US multinationals frequently invert to permanently sidestep future US tax on their offshore earnings. A multinational group headed by a foreign company often can access offshore earnings without ever bringing the money back to the United States.

Of more immediate benefit, after an inversion, the now-subsidiary US company can trim its future domestic profits through a practice known as earnings stripping, where it ostensibly borrows from its foreign parent. (The US firm does not have to actually borrow—it can just distribute a note and make interest payments.) The firm then deducts those interest costs in the high-tax United States, and the foreign parent pays a low tax rate on the interest earnings in its home country.

In 2004, the Republican-controlled Congress enacted anti-inversion laws aimed at preventing US firms that merge with smaller foreign companies from accessing their deferred earnings without paying tax. But these rules apply only when the former owners of the US corporation acquire 60% or more of the new foreign parent. To avoid the 60% test, companies, such as Pfizer, pursue combinations with roughly equal-sized foreign corporations (or, sometimes, with larger foreign corporations).

 

 

Congress could slow this behavior by lowering the 60% test or otherwise limiting inversion tax benefits. But congressional leaders say they will only address inversions as part of comprehensive tax reform, which is unlikely to occur anytime soon. Many politicians want the United States to replace its worldwide tax system with a territorial tax system, which would tax only domestic earnings. They argue that this shift would harmonize the US tax system with most other developed countries and allow US companies to better compete abroad. But critics warn that a territorial system would simply encourage US companies to shift their operations and personnel abroad—reducing jobs and taxes here.

In the face of congressional paralysis, the Treasury has been attempting to stem the pace of inversions on its own, with some success. In September 2014, for example, officials moved to prevent distributions, including loans, by a foreign affiliate that skipped over a US company to an inverted foreign parent corporation (which led Chicago drugmaker AbbVie to call off its $55 billion acquisition of Irish-based Shire). But the Treasury’s rules applied only to inverted companies that met the 60% test, as required by the earlier anti-inversion laws.

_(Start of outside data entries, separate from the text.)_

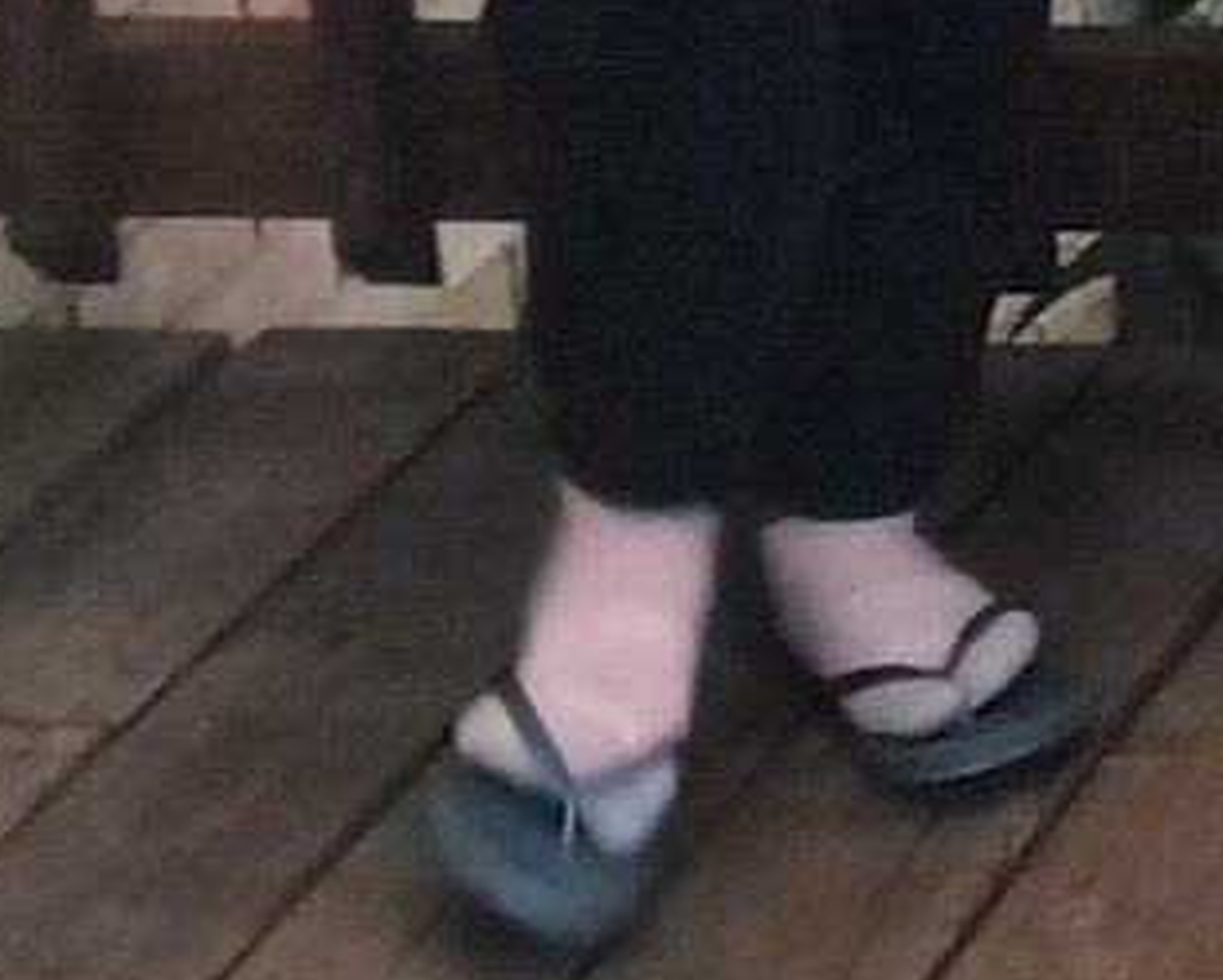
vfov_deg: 8.0
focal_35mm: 172
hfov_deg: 9.0
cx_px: 3743
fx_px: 6230
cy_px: -1703
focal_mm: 4.21
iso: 80
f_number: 1.8
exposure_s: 1/30.3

Last week, the Treasury issued new rules that prevented Pfizer from accessing its foreign earnings tax-free by combining with Allergan (AGN). The Treasury changed the way Pfizer must calculate the 60% test, effectively making Allergan much smaller—and subjecting the combination to the anti-inversion rules. As a result, Pfizer called off its merger.

In addition, the Treasury proposes to treat any note distributed by a US company to a related foreign company as stock. Since, unlike interest on debt, stock dividends are not deductible, the new rules will limit future earnings stripping.

The Treasury’s earnings stripping rule also levels the playing field. It extends to all cross-border combinations: US corporations that merge with smaller foreign corporations, foreign corporations that take over smaller US corporations, and a combination of equals.

Though the Treasury can limit some of these practices, Congress should stop US companies that invert from accessing their deferred earnings tax free, whether they meet the 60% test or not. To be sure that US-based multinationals pay tax on offshore earnings, the United States should charge a toll on US companies that exit equal to the tax they’d owe on their deferred earnings. This is what the United States already does with the IRAs of individuals who relinquish their US citizenship.

An exit tax would discourage both voluntary departures and hostile foreign takeovers. Even a credible threat of an exit charge would deter US companies from accumulating earnings offshore.

By enacting such a levy, Congress could curb tax-motivated mergers between US firms and foreign partners. These steps won’t end all deals, since sometimes good business reasons exist for these combinations. But Congress should stop firms from moving abroad simply to sidestep their obligations under the US tax code.

Steven M. Rosenthal is a senior fellow at Urban-Brookings Tax Policy Center.